Excerpts from a dataset
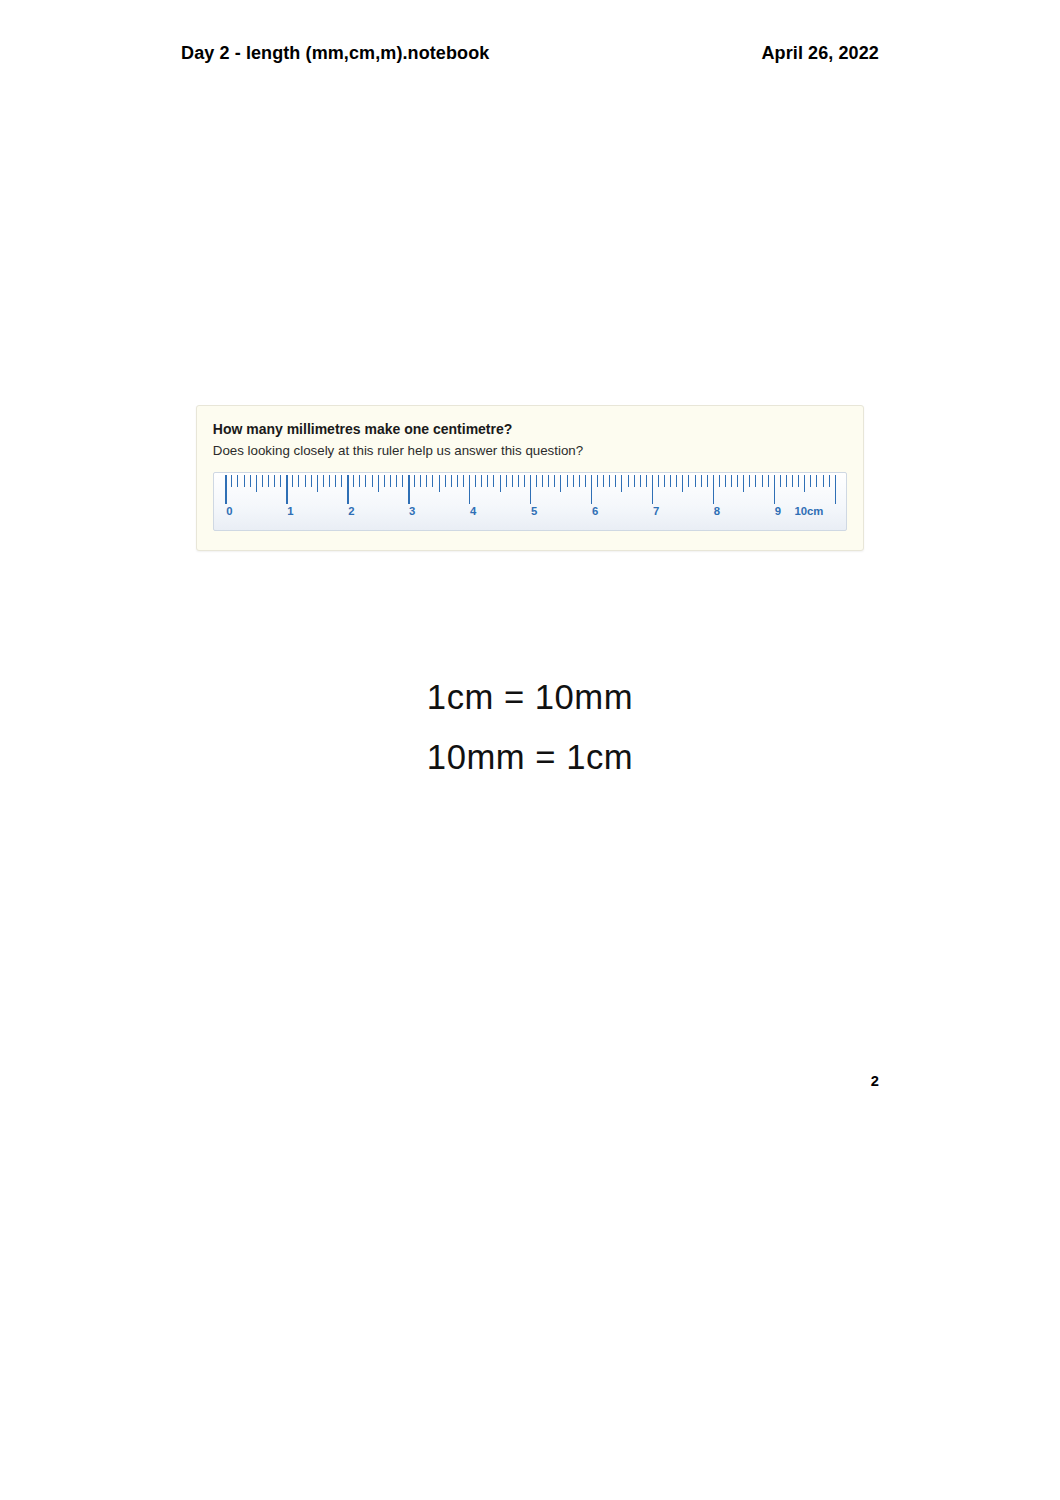Day 2 - length (mm,cm,m).notebook
April 26, 2022
How many millimetres make one centimetre?
Does looking closely at this ruler help us answer this question?
0
1
2
3
4
5
6
7
8
9
10cm
1cm = 10mm
10mm = 1cm
2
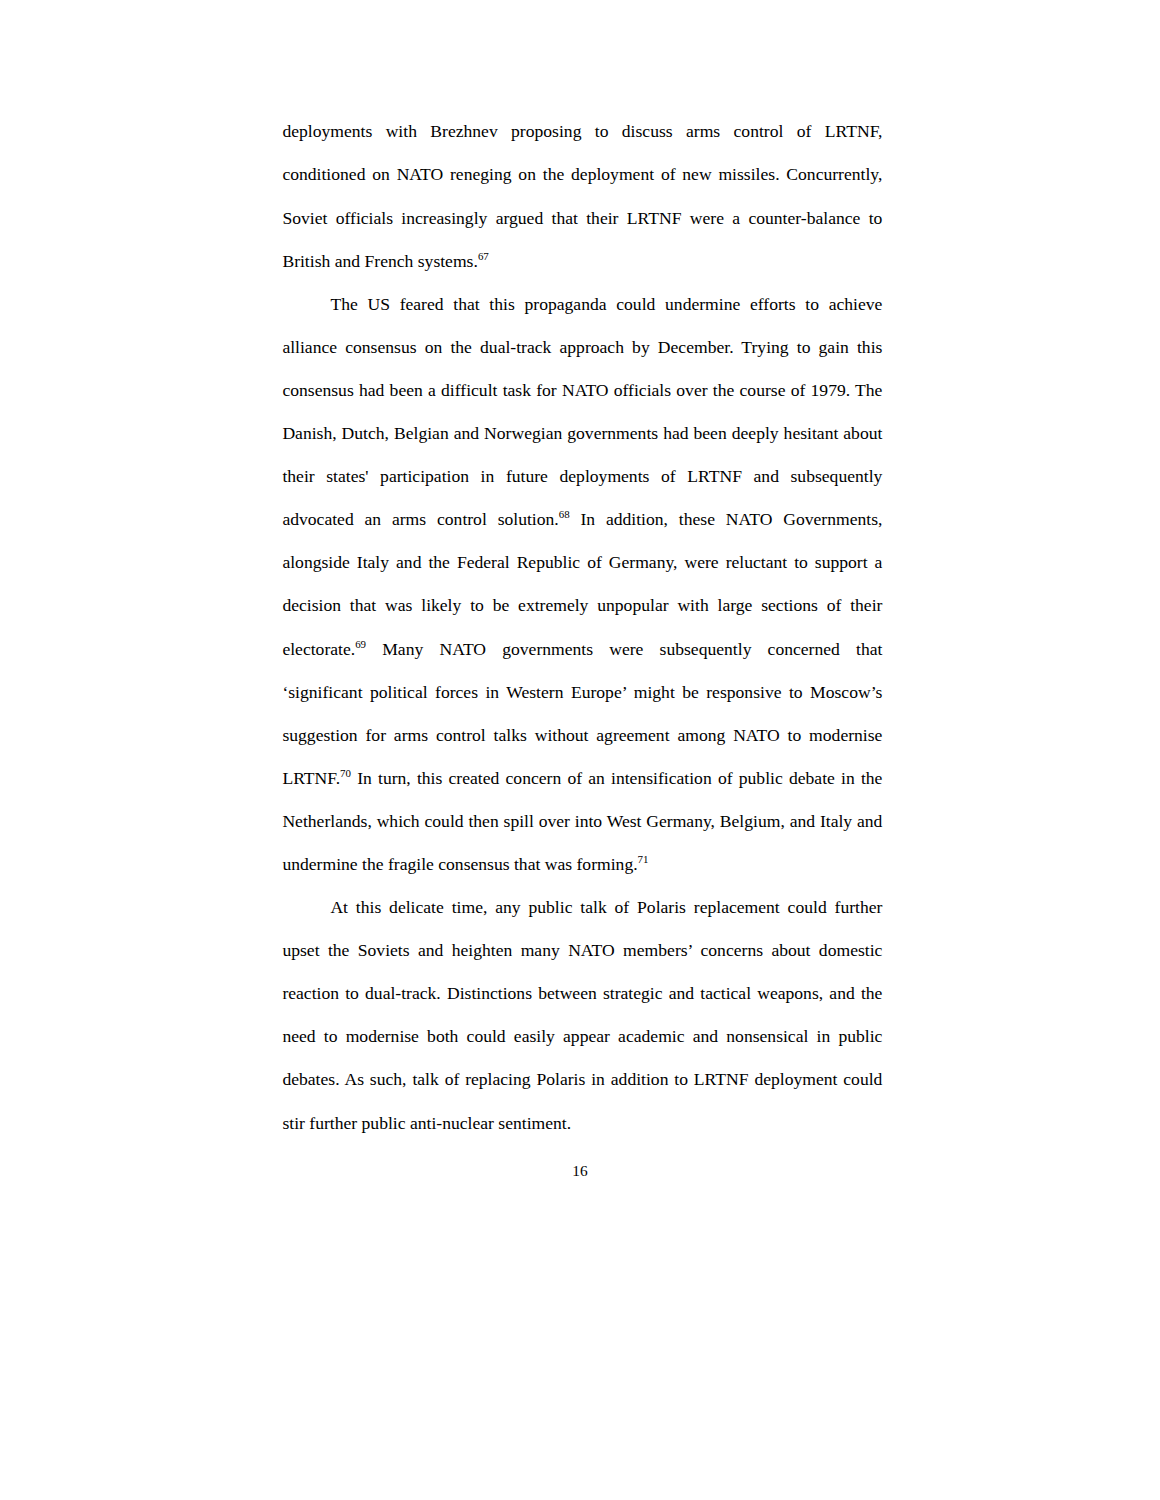deployments with Brezhnev proposing to discuss arms control of LRTNF, conditioned on NATO reneging on the deployment of new missiles. Concurrently, Soviet officials increasingly argued that their LRTNF were a counter-balance to British and French systems.67
The US feared that this propaganda could undermine efforts to achieve alliance consensus on the dual-track approach by December. Trying to gain this consensus had been a difficult task for NATO officials over the course of 1979. The Danish, Dutch, Belgian and Norwegian governments had been deeply hesitant about their states' participation in future deployments of LRTNF and subsequently advocated an arms control solution.68 In addition, these NATO Governments, alongside Italy and the Federal Republic of Germany, were reluctant to support a decision that was likely to be extremely unpopular with large sections of their electorate.69 Many NATO governments were subsequently concerned that ‘significant political forces in Western Europe’ might be responsive to Moscow’s suggestion for arms control talks without agreement among NATO to modernise LRTNF.70 In turn, this created concern of an intensification of public debate in the Netherlands, which could then spill over into West Germany, Belgium, and Italy and undermine the fragile consensus that was forming.71
At this delicate time, any public talk of Polaris replacement could further upset the Soviets and heighten many NATO members’ concerns about domestic reaction to dual-track. Distinctions between strategic and tactical weapons, and the need to modernise both could easily appear academic and nonsensical in public debates. As such, talk of replacing Polaris in addition to LRTNF deployment could stir further public anti-nuclear sentiment.
16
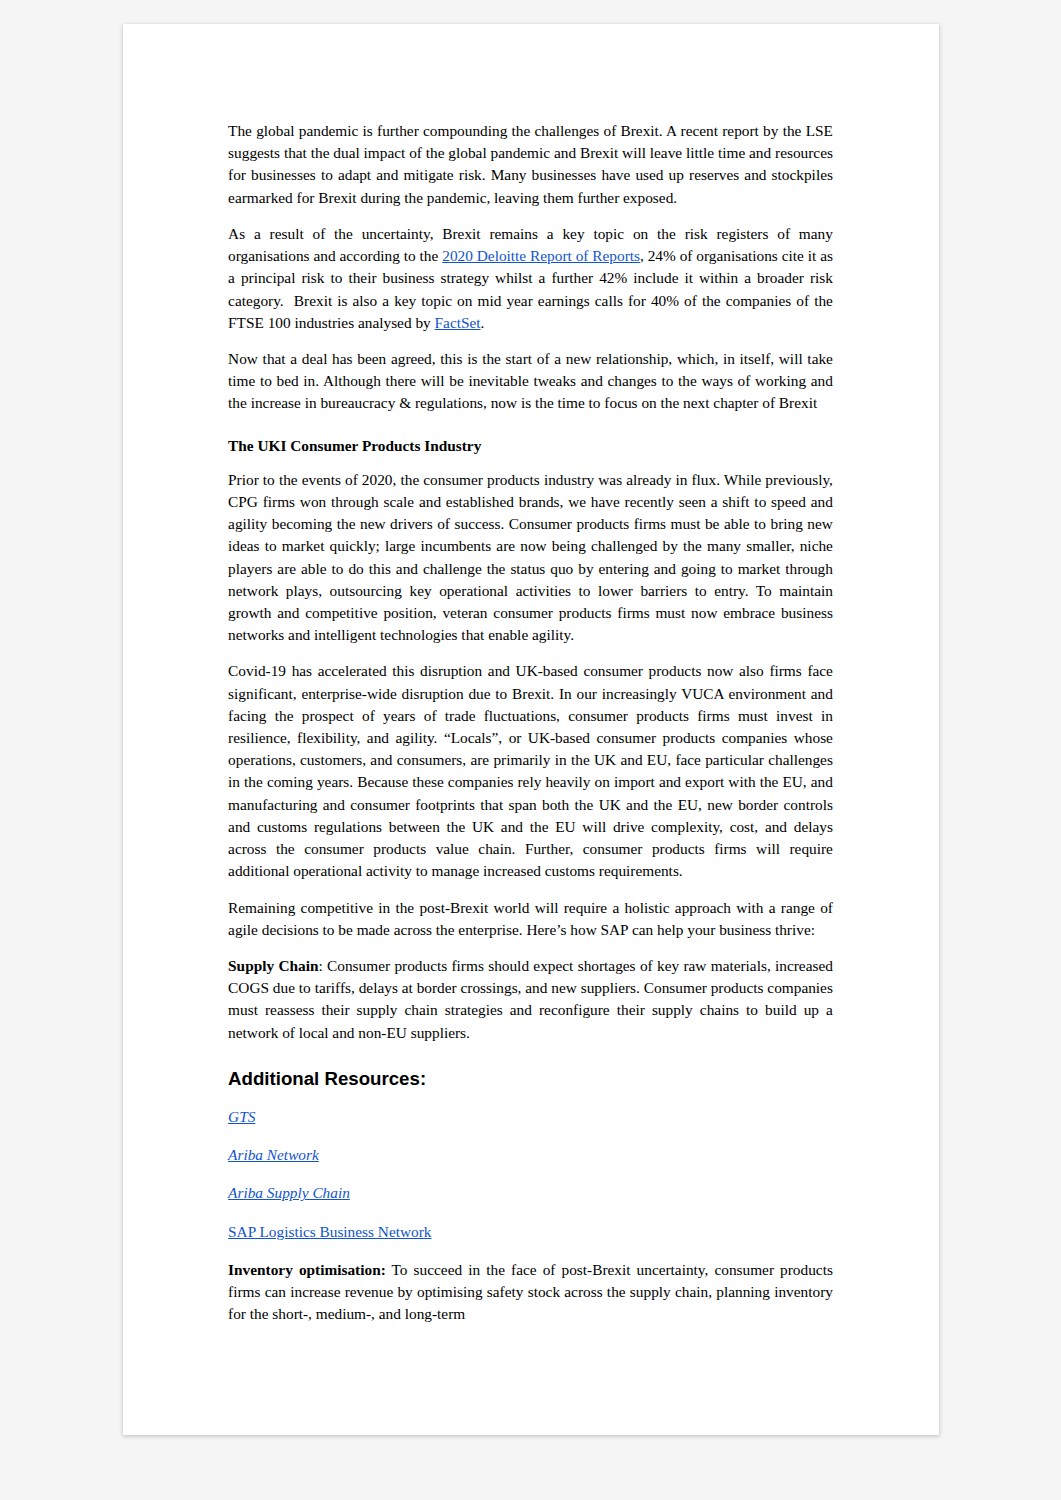The global pandemic is further compounding the challenges of Brexit. A recent report by the LSE suggests that the dual impact of the global pandemic and Brexit will leave little time and resources for businesses to adapt and mitigate risk. Many businesses have used up reserves and stockpiles earmarked for Brexit during the pandemic, leaving them further exposed.
As a result of the uncertainty, Brexit remains a key topic on the risk registers of many organisations and according to the 2020 Deloitte Report of Reports, 24% of organisations cite it as a principal risk to their business strategy whilst a further 42% include it within a broader risk category. Brexit is also a key topic on mid year earnings calls for 40% of the companies of the FTSE 100 industries analysed by FactSet.
Now that a deal has been agreed, this is the start of a new relationship, which, in itself, will take time to bed in. Although there will be inevitable tweaks and changes to the ways of working and the increase in bureaucracy & regulations, now is the time to focus on the next chapter of Brexit
The UKI Consumer Products Industry
Prior to the events of 2020, the consumer products industry was already in flux. While previously, CPG firms won through scale and established brands, we have recently seen a shift to speed and agility becoming the new drivers of success. Consumer products firms must be able to bring new ideas to market quickly; large incumbents are now being challenged by the many smaller, niche players are able to do this and challenge the status quo by entering and going to market through network plays, outsourcing key operational activities to lower barriers to entry. To maintain growth and competitive position, veteran consumer products firms must now embrace business networks and intelligent technologies that enable agility.
Covid-19 has accelerated this disruption and UK-based consumer products now also firms face significant, enterprise-wide disruption due to Brexit. In our increasingly VUCA environment and facing the prospect of years of trade fluctuations, consumer products firms must invest in resilience, flexibility, and agility. “Locals”, or UK-based consumer products companies whose operations, customers, and consumers, are primarily in the UK and EU, face particular challenges in the coming years. Because these companies rely heavily on import and export with the EU, and manufacturing and consumer footprints that span both the UK and the EU, new border controls and customs regulations between the UK and the EU will drive complexity, cost, and delays across the consumer products value chain. Further, consumer products firms will require additional operational activity to manage increased customs requirements.
Remaining competitive in the post-Brexit world will require a holistic approach with a range of agile decisions to be made across the enterprise. Here’s how SAP can help your business thrive:
Supply Chain: Consumer products firms should expect shortages of key raw materials, increased COGS due to tariffs, delays at border crossings, and new suppliers. Consumer products companies must reassess their supply chain strategies and reconfigure their supply chains to build up a network of local and non-EU suppliers.
Additional Resources:
GTS
Ariba Network
Ariba Supply Chain
SAP Logistics Business Network
Inventory optimisation: To succeed in the face of post-Brexit uncertainty, consumer products firms can increase revenue by optimising safety stock across the supply chain, planning inventory for the short-, medium-, and long-term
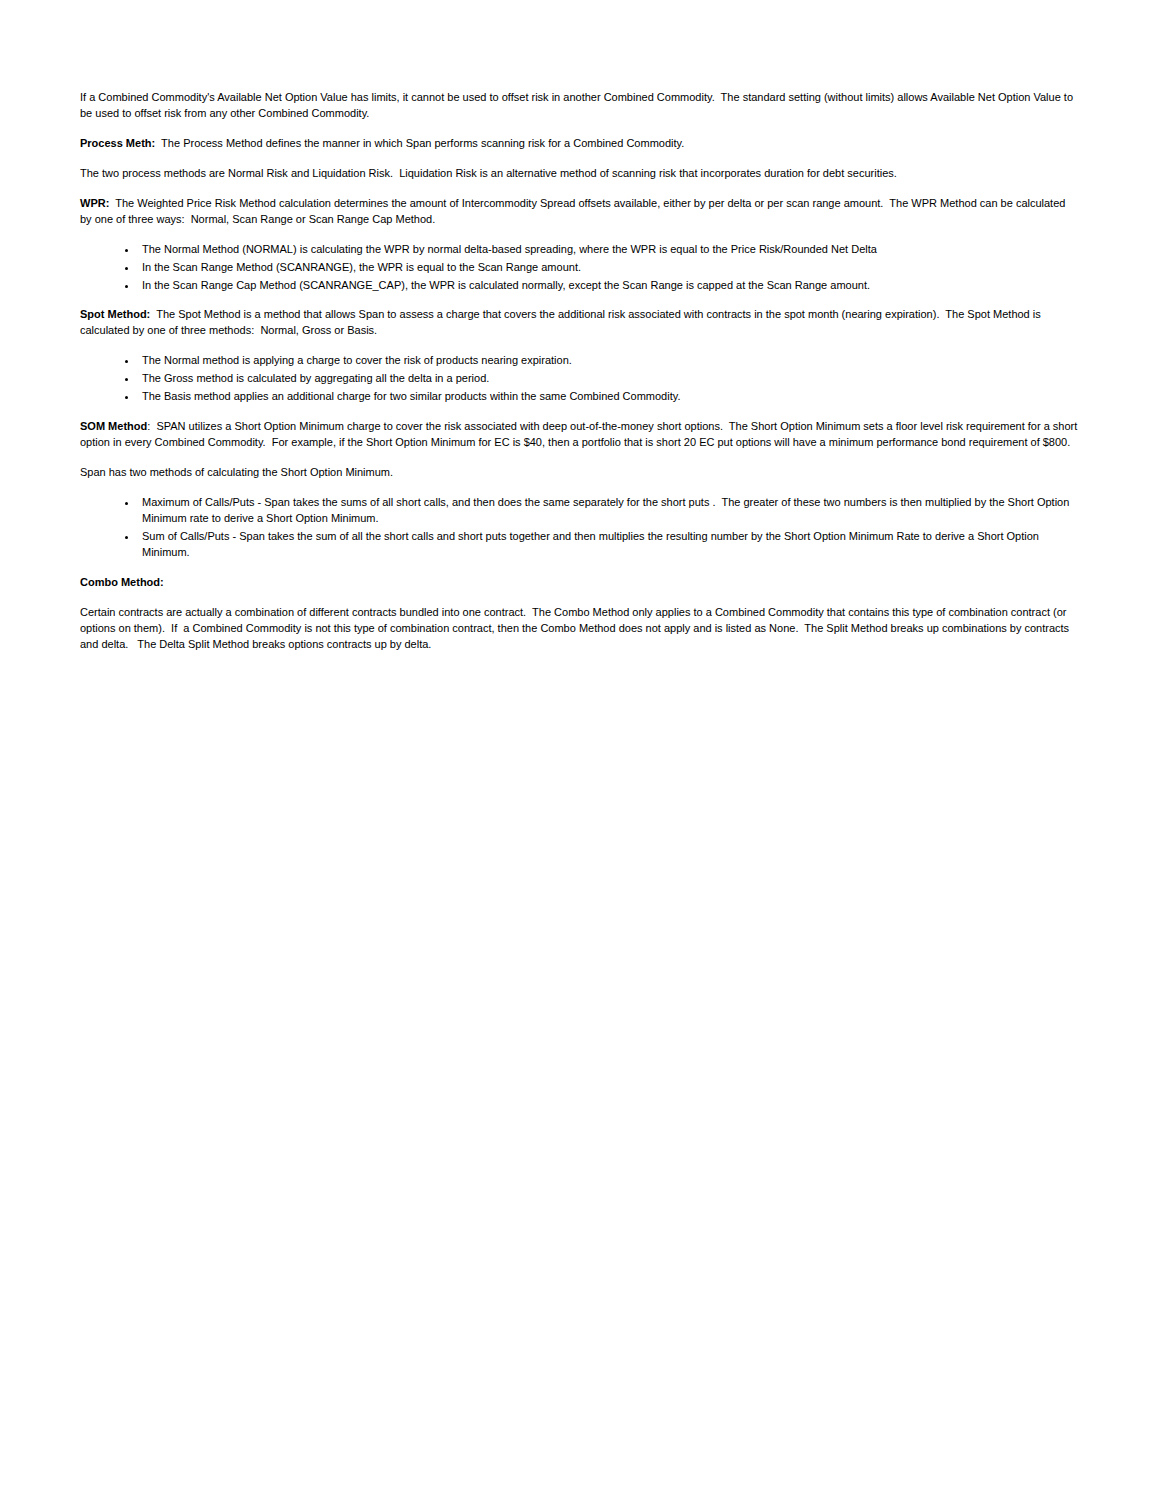If a Combined Commodity's Available Net Option Value has limits, it cannot be used to offset risk in another Combined Commodity. The standard setting (without limits) allows Available Net Option Value to be used to offset risk from any other Combined Commodity.
Process Meth: The Process Method defines the manner in which Span performs scanning risk for a Combined Commodity.
The two process methods are Normal Risk and Liquidation Risk. Liquidation Risk is an alternative method of scanning risk that incorporates duration for debt securities.
WPR: The Weighted Price Risk Method calculation determines the amount of Intercommodity Spread offsets available, either by per delta or per scan range amount. The WPR Method can be calculated by one of three ways: Normal, Scan Range or Scan Range Cap Method.
The Normal Method (NORMAL) is calculating the WPR by normal delta-based spreading, where the WPR is equal to the Price Risk/Rounded Net Delta
In the Scan Range Method (SCANRANGE), the WPR is equal to the Scan Range amount.
In the Scan Range Cap Method (SCANRANGE_CAP), the WPR is calculated normally, except the Scan Range is capped at the Scan Range amount.
Spot Method: The Spot Method is a method that allows Span to assess a charge that covers the additional risk associated with contracts in the spot month (nearing expiration). The Spot Method is calculated by one of three methods: Normal, Gross or Basis.
The Normal method is applying a charge to cover the risk of products nearing expiration.
The Gross method is calculated by aggregating all the delta in a period.
The Basis method applies an additional charge for two similar products within the same Combined Commodity.
SOM Method: SPAN utilizes a Short Option Minimum charge to cover the risk associated with deep out-of-the-money short options. The Short Option Minimum sets a floor level risk requirement for a short option in every Combined Commodity. For example, if the Short Option Minimum for EC is $40, then a portfolio that is short 20 EC put options will have a minimum performance bond requirement of $800.
Span has two methods of calculating the Short Option Minimum.
Maximum of Calls/Puts - Span takes the sums of all short calls, and then does the same separately for the short puts . The greater of these two numbers is then multiplied by the Short Option Minimum rate to derive a Short Option Minimum.
Sum of Calls/Puts - Span takes the sum of all the short calls and short puts together and then multiplies the resulting number by the Short Option Minimum Rate to derive a Short Option Minimum.
Combo Method:
Certain contracts are actually a combination of different contracts bundled into one contract. The Combo Method only applies to a Combined Commodity that contains this type of combination contract (or options on them). If a Combined Commodity is not this type of combination contract, then the Combo Method does not apply and is listed as None. The Split Method breaks up combinations by contracts and delta. The Delta Split Method breaks options contracts up by delta.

** Exercise goal **
The data above holds the lines to copy: start at the one with "Ariba Network", stop at the one with "In the Scan Range Cap", include both, copy them exactly without pictures, and copy nothing else.

** Response to this task **
Ariba Network
Ariba Supply Chain
SAP Logistics Business Network
Inventory optimisation: To succeed in the face of post-Brexit uncertainty, consumer products firms can increase revenue by optimising safety stock across the supply chain, planning inventory for the short-, medium-, and long-term
If a Combined Commodity's Available Net Option Value has limits, it cannot be used to offset risk in another Combined Commodity. The standard setting (without limits) allows Available Net Option Value to be used to offset risk from any other Combined Commodity.
Process Meth: The Process Method defines the manner in which Span performs scanning risk for a Combined Commodity.
The two process methods are Normal Risk and Liquidation Risk. Liquidation Risk is an alternative method of scanning risk that incorporates duration for debt securities.
WPR: The Weighted Price Risk Method calculation determines the amount of Intercommodity Spread offsets available, either by per delta or per scan range amount. The WPR Method can be calculated by one of three ways: Normal, Scan Range or Scan Range Cap Method.
The Normal Method (NORMAL) is calculating the WPR by normal delta-based spreading, where the WPR is equal to the Price Risk/Rounded Net Delta
In the Scan Range Method (SCANRANGE), the WPR is equal to the Scan Range amount.
In the Scan Range Cap Method (SCANRANGE_CAP), the WPR is calculated normally, except the Scan Range is capped at the Scan Range amount.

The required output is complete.